» Supplied passage
○ ○ ○ ○ ○

# **Towards a Resilient Grid: Strategies for Variable Renewable Energy in Kenya**
##### *Data-Driven Solutions for a Reliable and Green Energy Future.*

Group Members:
1. Naomi Ngigi
2. Elvis Kiprono
4. Janine Makorre
5. Trevor Maina
6. Caroline Wachira

DSF 12 FT Remote 

July - August 2025

## Introduction

Kenya is on an ambitious path to achieve universal access to affordable, reliable, and modern energy while transitioning to a low-carbon economy. As outlined in the Kenya National Energy Policy (2025 draft), the National Energy Efficiency and Conservation Strategy (2020), and the 100% Renewable Energy Plan by 2050, the country is investing heavily in clean energy technologies such as geothermal, wind, and solar. Today, more than 80% of Kenya’s electricity already comes from renewable sources—making it one of the global leaders in sustainable power generation.

However, this transition faces challenges, including balancing variable renewable energy sources, ensuring grid stability, and meeting the growing energy demand driven by industrialization and population growth. Forecasting energy demand and optimizing renewable integration are critical to preventing outages, reducing reliance on thermal energy, and supporting sustainable economic development.

○ ○ ○ ○ ○

» What you have to do
In the Kenya renewable grid text, what share of Kenya's electricity already comes from renewable sources?

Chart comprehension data
○ ○ ○ ○ ○

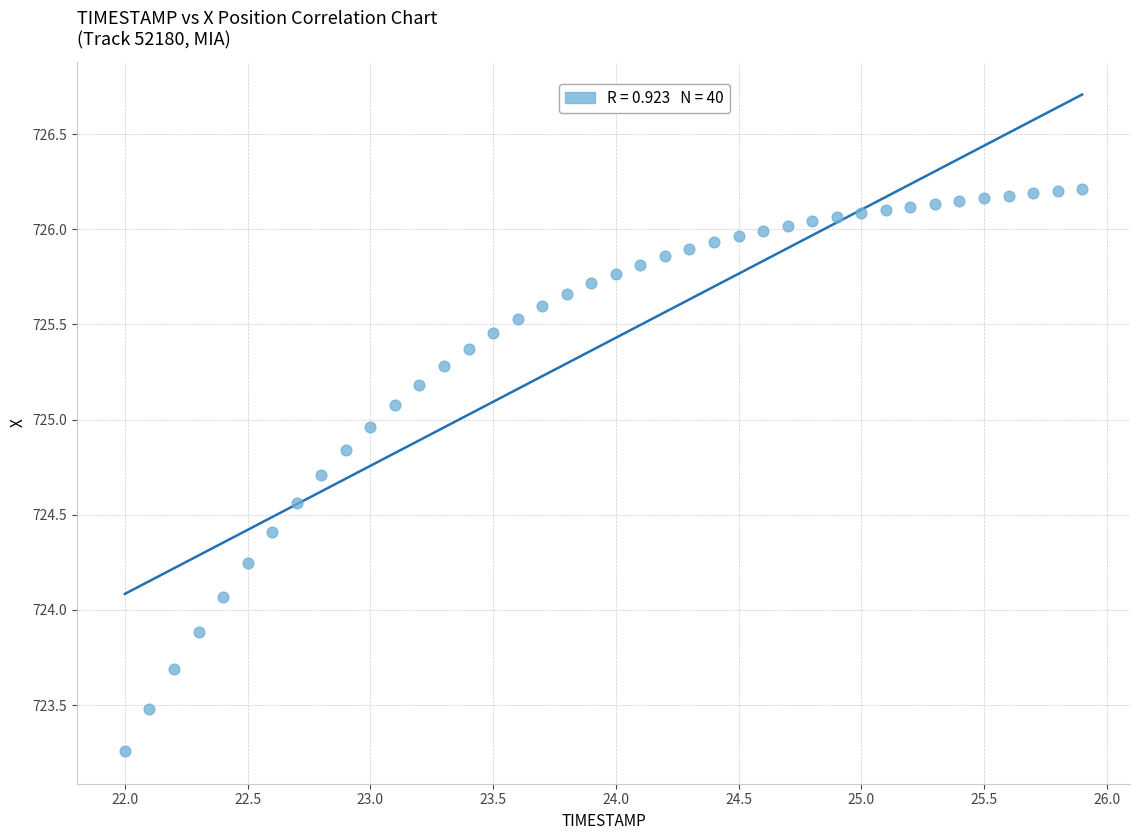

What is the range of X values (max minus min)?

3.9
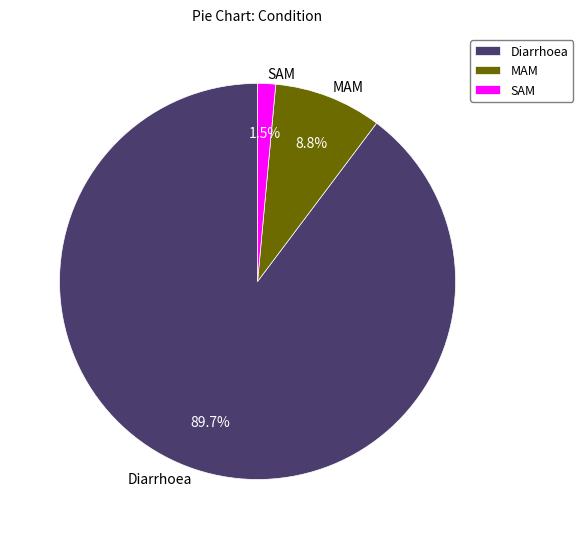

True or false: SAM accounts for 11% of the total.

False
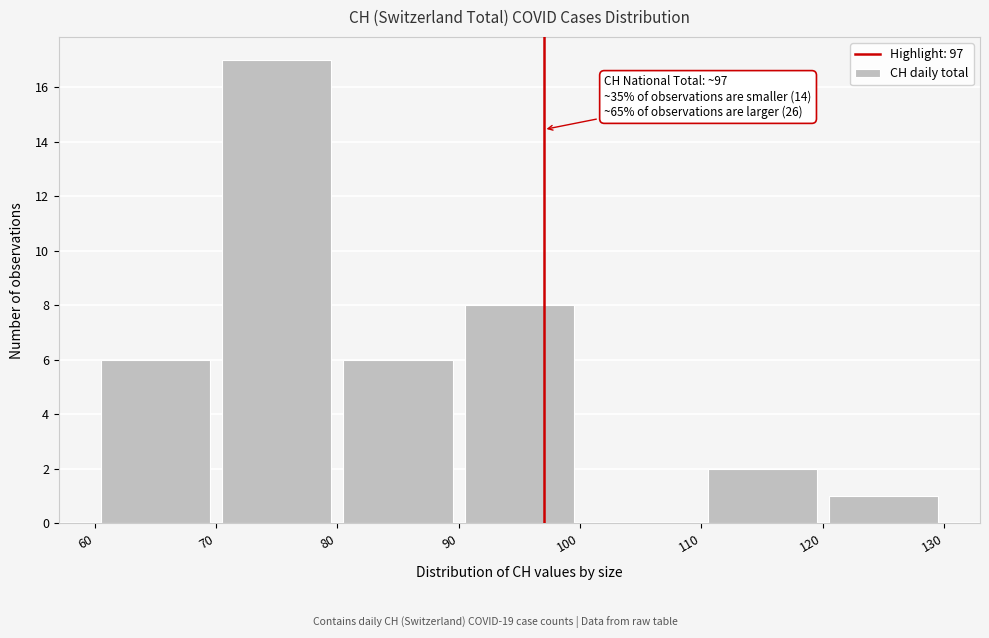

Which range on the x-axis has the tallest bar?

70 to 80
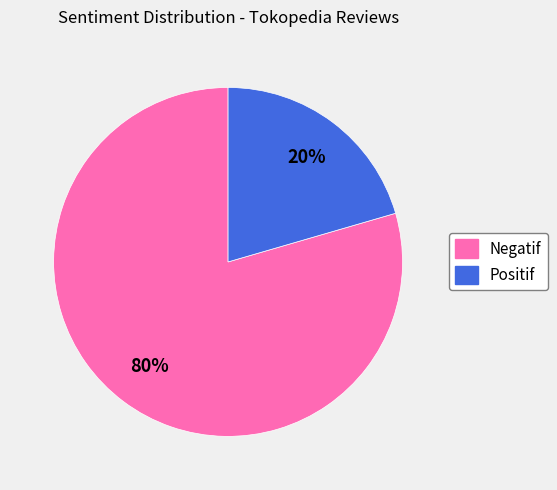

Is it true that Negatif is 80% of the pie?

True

○ ○ ○ ○ ○

» Result of this task
More than 80%.